Published in final edited form as: Trends Cancer. 2015 Dec 1;1(4):217–230. doi: 10.1016/j.trecan.2015.10.007

Figure 1. Homologous recombination in somatic cells.

Figure 1

HR mediators (primarily BRCA2 in mammalian cells and Rad52 in yeast) displace RPA from ssDNA on the resected DNA end and load Rad51, forming a nucleoprotein filament. The Rad51 filament performs a homology-seeking invasion of neighboring double stranded (ds)DNA molecules and, if a high degree of homology is detected (typically ≥100bp), a DNA polymerase extends the 3′ end of the invading (“nascent”) strand. Sequence differences copied from the donor DNA alter the sequence of the repaired DNA molecule (“gene conversion”). In S/G2 phase, the neighboring sister chromatid is the preferred donor for recombination, with potential for error-free DSB repair. However, the Rad51 filament can also detect homology at distant loci, potentially contributing to genome rearrangement. A. “Synthesis-dependent strand annealing” (SDSA) pathway of HR. Rad51-mediated strand exchange (green arrow) enables repair synthesis (red half-arrow), using the donor as template. In somatic cells, HR termination entails helicase-driven displacement of the nascent strand from the donor template followed by annealing (homologous pairing) with complementary ssDNA of the second end of the DSB. This termination mechanism does not lead to crossing over.
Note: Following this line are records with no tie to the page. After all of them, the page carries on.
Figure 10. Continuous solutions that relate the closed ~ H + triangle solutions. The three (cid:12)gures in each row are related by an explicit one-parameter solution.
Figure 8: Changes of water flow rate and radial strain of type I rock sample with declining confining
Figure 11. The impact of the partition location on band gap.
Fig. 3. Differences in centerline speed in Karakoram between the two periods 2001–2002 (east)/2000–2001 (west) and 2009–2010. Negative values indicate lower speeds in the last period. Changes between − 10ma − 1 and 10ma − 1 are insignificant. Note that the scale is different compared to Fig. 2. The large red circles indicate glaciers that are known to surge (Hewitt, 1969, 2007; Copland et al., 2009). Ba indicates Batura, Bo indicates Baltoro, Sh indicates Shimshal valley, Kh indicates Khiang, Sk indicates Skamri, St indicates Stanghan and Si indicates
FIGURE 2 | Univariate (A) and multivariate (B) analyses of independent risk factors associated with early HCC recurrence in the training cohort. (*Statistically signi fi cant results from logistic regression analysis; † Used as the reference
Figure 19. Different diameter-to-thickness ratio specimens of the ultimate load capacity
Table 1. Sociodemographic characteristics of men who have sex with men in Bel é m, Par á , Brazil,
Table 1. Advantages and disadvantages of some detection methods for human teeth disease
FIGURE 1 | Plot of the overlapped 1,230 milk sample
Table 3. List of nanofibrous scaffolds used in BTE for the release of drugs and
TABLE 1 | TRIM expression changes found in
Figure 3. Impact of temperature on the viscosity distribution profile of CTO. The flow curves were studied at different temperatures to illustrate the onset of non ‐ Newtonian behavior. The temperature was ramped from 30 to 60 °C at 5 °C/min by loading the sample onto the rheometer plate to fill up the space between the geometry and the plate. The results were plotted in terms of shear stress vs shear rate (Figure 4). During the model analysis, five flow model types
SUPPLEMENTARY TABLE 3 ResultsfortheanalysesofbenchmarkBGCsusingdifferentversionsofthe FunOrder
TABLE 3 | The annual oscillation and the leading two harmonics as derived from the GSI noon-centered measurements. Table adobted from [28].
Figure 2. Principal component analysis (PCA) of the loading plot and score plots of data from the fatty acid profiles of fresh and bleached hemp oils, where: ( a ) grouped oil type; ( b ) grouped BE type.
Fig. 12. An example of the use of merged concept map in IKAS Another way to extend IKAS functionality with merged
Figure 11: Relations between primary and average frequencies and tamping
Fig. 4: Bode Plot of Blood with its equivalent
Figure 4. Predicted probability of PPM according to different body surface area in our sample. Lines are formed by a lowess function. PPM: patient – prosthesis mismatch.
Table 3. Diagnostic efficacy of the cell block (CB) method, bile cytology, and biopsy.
B. Break-induced replication and kataegis. Typically triggered by a one-ended invasion, BIR is mediated by a “migrating bubble” mechanisms of leading strand synthesis (red half-arrow). The extensive tracts of ssDNA generated by BIR are potential targets of cytidine deamination (red asterisks) by APOBEC family enzymes, leading to patterns of clustered mutagenesis (kataegis).